++++ EXERCISE MATERIAL ++++
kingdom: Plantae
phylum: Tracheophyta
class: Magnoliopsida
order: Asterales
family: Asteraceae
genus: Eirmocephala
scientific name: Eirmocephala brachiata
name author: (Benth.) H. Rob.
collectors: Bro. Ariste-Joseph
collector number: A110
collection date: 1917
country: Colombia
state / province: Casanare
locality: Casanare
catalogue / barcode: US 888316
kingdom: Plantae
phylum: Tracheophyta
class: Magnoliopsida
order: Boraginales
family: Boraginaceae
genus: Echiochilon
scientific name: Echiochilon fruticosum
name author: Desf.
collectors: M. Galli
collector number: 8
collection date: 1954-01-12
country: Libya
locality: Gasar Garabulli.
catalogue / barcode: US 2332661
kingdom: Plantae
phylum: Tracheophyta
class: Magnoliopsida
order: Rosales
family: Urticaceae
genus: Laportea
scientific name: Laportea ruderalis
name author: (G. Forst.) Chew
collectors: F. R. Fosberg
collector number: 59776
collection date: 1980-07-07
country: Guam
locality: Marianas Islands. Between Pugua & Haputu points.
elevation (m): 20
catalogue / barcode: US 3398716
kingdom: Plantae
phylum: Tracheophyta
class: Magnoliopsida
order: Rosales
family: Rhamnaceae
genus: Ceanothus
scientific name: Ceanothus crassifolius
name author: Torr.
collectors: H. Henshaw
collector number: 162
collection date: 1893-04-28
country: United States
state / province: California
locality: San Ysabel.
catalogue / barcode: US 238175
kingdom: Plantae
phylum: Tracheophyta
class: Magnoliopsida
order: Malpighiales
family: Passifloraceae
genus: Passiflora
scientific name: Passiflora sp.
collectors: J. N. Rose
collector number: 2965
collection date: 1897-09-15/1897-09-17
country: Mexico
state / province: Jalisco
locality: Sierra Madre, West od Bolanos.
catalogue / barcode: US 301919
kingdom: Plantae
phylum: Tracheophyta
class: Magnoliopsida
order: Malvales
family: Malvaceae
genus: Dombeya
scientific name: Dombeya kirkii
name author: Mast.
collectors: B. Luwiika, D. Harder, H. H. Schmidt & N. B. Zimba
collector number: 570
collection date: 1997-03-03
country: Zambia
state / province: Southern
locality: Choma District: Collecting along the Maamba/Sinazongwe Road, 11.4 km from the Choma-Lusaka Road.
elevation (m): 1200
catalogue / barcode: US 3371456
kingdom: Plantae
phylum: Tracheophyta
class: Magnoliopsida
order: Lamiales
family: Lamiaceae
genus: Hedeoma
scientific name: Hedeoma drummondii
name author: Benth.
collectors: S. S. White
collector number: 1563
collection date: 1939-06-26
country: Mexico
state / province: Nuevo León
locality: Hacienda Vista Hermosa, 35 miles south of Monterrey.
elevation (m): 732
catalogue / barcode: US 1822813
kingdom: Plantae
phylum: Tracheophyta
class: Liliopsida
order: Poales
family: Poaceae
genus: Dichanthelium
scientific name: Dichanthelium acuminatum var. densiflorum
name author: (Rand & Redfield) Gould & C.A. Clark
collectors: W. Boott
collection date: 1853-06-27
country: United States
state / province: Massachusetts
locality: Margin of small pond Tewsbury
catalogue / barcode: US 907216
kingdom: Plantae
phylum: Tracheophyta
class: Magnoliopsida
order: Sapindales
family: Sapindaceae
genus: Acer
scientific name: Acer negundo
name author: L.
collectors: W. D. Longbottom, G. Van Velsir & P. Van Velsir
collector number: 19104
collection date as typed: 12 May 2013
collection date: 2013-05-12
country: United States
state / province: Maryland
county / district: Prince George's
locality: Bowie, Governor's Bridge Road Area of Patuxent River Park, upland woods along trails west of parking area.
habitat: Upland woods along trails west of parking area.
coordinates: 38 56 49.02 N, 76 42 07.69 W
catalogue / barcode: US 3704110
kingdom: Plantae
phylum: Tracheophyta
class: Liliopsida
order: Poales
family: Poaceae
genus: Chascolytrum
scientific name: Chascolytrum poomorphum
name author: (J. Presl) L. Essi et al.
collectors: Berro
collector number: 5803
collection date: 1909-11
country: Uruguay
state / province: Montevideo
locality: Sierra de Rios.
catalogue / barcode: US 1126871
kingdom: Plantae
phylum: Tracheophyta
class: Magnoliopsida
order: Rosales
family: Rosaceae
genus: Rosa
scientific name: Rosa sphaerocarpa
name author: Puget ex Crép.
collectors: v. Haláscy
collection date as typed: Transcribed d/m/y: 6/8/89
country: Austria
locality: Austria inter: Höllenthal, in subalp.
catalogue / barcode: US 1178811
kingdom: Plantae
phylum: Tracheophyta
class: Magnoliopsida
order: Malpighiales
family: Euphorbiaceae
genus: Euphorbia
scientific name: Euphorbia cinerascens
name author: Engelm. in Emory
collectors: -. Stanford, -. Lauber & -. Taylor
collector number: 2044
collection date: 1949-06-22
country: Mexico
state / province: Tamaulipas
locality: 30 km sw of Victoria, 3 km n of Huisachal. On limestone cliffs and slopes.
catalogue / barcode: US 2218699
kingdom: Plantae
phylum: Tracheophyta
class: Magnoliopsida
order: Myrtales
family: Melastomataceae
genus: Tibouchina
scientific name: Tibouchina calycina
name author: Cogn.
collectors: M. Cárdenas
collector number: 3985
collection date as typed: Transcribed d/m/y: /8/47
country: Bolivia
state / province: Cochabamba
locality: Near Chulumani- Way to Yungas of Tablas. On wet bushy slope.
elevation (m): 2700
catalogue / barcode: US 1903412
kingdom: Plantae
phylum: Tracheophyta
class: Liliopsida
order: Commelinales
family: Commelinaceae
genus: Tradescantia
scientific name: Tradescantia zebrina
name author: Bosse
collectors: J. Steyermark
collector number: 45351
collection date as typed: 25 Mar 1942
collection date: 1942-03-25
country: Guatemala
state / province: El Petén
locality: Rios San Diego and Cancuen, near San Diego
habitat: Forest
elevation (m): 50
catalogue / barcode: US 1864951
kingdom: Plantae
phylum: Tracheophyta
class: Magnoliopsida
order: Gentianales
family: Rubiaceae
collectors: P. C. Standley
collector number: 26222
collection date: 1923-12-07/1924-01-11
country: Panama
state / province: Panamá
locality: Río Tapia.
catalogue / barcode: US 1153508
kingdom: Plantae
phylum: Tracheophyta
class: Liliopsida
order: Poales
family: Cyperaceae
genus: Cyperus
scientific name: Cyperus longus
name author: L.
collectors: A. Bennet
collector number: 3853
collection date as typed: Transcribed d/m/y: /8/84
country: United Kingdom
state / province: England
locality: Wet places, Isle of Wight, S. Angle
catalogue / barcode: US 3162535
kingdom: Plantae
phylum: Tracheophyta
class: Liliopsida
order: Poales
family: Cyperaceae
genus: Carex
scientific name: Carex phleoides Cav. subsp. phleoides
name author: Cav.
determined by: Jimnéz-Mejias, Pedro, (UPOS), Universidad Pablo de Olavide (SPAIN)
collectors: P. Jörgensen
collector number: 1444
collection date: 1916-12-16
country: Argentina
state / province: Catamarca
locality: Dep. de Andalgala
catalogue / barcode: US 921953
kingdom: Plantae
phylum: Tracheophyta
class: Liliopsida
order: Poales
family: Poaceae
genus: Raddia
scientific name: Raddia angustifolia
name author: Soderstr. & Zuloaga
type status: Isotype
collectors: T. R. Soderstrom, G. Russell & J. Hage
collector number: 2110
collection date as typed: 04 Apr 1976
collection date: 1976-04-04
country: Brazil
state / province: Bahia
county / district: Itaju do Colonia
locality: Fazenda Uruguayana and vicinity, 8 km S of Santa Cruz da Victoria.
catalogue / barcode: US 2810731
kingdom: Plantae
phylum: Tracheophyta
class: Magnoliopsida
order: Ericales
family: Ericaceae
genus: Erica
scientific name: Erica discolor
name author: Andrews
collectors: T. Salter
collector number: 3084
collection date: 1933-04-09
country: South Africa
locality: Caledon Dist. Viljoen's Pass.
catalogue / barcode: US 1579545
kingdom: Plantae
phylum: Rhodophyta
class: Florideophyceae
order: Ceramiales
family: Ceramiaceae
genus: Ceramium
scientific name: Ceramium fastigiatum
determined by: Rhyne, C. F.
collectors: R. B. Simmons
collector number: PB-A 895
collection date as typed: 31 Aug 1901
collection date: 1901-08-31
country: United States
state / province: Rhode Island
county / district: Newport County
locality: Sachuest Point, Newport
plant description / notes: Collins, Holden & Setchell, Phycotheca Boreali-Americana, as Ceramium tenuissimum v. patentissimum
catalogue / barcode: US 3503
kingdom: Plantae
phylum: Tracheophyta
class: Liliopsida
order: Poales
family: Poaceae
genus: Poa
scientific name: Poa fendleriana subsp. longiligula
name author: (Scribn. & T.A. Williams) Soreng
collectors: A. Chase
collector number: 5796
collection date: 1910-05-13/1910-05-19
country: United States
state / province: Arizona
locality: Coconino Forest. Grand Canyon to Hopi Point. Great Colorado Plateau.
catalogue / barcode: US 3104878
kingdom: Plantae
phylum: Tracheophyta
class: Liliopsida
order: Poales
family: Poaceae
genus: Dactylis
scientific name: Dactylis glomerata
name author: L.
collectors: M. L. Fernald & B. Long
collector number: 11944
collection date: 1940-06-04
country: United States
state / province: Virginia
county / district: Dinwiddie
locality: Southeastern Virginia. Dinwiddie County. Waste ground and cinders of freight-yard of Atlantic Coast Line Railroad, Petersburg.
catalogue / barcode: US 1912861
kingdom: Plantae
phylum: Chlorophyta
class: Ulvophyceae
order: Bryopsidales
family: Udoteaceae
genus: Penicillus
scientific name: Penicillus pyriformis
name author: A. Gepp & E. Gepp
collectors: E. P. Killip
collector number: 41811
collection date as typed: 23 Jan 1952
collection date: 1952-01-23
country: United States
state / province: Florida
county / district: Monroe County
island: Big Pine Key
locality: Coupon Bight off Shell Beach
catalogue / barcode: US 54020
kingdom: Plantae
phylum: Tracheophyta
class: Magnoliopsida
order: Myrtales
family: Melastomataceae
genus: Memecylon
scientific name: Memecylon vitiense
++++
Reproduce the records above word for word, starting at the first line and ending at the line containing "state / province: Southern", both included.

- **FULL SOLUTION**
kingdom: Plantae
phylum: Tracheophyta
class: Magnoliopsida
order: Asterales
family: Asteraceae
genus: Eirmocephala
scientific name: Eirmocephala brachiata
name author: (Benth.) H. Rob.
collectors: Bro. Ariste-Joseph
collector number: A110
collection date: 1917
country: Colombia
state / province: Casanare
locality: Casanare
catalogue / barcode: US 888316
kingdom: Plantae
phylum: Tracheophyta
class: Magnoliopsida
order: Boraginales
family: Boraginaceae
genus: Echiochilon
scientific name: Echiochilon fruticosum
name author: Desf.
collectors: M. Galli
collector number: 8
collection date: 1954-01-12
country: Libya
locality: Gasar Garabulli.
catalogue / barcode: US 2332661
kingdom: Plantae
phylum: Tracheophyta
class: Magnoliopsida
order: Rosales
family: Urticaceae
genus: Laportea
scientific name: Laportea ruderalis
name author: (G. Forst.) Chew
collectors: F. R. Fosberg
collector number: 59776
collection date: 1980-07-07
country: Guam
locality: Marianas Islands. Between Pugua & Haputu points.
elevation (m): 20
catalogue / barcode: US 3398716
kingdom: Plantae
phylum: Tracheophyta
class: Magnoliopsida
order: Rosales
family: Rhamnaceae
genus: Ceanothus
scientific name: Ceanothus crassifolius
name author: Torr.
collectors: H. Henshaw
collector number: 162
collection date: 1893-04-28
country: United States
state / province: California
locality: San Ysabel.
catalogue / barcode: US 238175
kingdom: Plantae
phylum: Tracheophyta
class: Magnoliopsida
order: Malpighiales
family: Passifloraceae
genus: Passiflora
scientific name: Passiflora sp.
collectors: J. N. Rose
collector number: 2965
collection date: 1897-09-15/1897-09-17
country: Mexico
state / province: Jalisco
locality: Sierra Madre, West od Bolanos.
catalogue / barcode: US 301919
kingdom: Plantae
phylum: Tracheophyta
class: Magnoliopsida
order: Malvales
family: Malvaceae
genus: Dombeya
scientific name: Dombeya kirkii
name author: Mast.
collectors: B. Luwiika, D. Harder, H. H. Schmidt & N. B. Zimba
collector number: 570
collection date: 1997-03-03
country: Zambia
state / province: Southern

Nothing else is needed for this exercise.